Copy the data below word for word, line by line.

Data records
»»
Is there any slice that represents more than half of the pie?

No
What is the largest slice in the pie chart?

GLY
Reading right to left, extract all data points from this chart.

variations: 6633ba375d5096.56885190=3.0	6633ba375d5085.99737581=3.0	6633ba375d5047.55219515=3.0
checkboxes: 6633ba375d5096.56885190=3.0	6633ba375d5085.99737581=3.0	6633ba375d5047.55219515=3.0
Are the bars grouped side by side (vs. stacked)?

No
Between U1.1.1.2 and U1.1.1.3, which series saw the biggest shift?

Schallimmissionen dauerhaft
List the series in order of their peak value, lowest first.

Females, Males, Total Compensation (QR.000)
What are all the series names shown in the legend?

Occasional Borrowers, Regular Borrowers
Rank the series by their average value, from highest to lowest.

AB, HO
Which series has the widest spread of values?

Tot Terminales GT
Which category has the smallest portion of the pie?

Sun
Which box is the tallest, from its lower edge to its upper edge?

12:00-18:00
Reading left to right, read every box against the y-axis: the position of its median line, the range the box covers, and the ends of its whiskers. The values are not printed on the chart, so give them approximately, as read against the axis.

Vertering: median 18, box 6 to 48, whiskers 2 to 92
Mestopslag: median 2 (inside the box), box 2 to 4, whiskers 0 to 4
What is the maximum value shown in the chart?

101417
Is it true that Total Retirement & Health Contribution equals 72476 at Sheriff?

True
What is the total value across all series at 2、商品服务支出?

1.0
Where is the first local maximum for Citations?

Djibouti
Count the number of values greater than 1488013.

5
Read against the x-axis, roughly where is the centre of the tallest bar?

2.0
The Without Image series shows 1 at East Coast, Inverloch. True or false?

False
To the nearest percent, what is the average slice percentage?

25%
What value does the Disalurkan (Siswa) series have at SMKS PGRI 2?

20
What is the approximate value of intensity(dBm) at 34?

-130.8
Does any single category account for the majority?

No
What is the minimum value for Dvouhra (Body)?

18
««
▶ **TASK OUTPUT**:
Is there any slice that represents more than half of the pie?

No
What is the largest slice in the pie chart?

GLY
Reading right to left, extract all data points from this chart.

variations: 6633ba375d5096.56885190=3.0	6633ba375d5085.99737581=3.0	6633ba375d5047.55219515=3.0
checkboxes: 6633ba375d5096.56885190=3.0	6633ba375d5085.99737581=3.0	6633ba375d5047.55219515=3.0
Are the bars grouped side by side (vs. stacked)?

No
Between U1.1.1.2 and U1.1.1.3, which series saw the biggest shift?

Schallimmissionen dauerhaft
List the series in order of their peak value, lowest first.

Females, Males, Total Compensation (QR.000)
What are all the series names shown in the legend?

Occasional Borrowers, Regular Borrowers
Rank the series by their average value, from highest to lowest.

AB, HO
Which series has the widest spread of values?

Tot Terminales GT
Which category has the smallest portion of the pie?

Sun
Which box is the tallest, from its lower edge to its upper edge?

12:00-18:00
Reading left to right, read every box against the y-axis: the position of its median line, the range the box covers, and the ends of its whiskers. The values are not printed on the chart, so give them approximately, as read against the axis.

Vertering: median 18, box 6 to 48, whiskers 2 to 92
Mestopslag: median 2 (inside the box), box 2 to 4, whiskers 0 to 4
What is the maximum value shown in the chart?

101417
Is it true that Total Retirement & Health Contribution equals 72476 at Sheriff?

True
What is the total value across all series at 2、商品服务支出?

1.0
Where is the first local maximum for Citations?

Djibouti
Count the number of values greater than 1488013.

5
Read against the x-axis, roughly where is the centre of the tallest bar?

2.0
The Without Image series shows 1 at East Coast, Inverloch. True or false?

False
To the nearest percent, what is the average slice percentage?

25%
What value does the Disalurkan (Siswa) series have at SMKS PGRI 2?

20
What is the approximate value of intensity(dBm) at 34?

-130.8
Does any single category account for the majority?

No
What is the minimum value for Dvouhra (Body)?

18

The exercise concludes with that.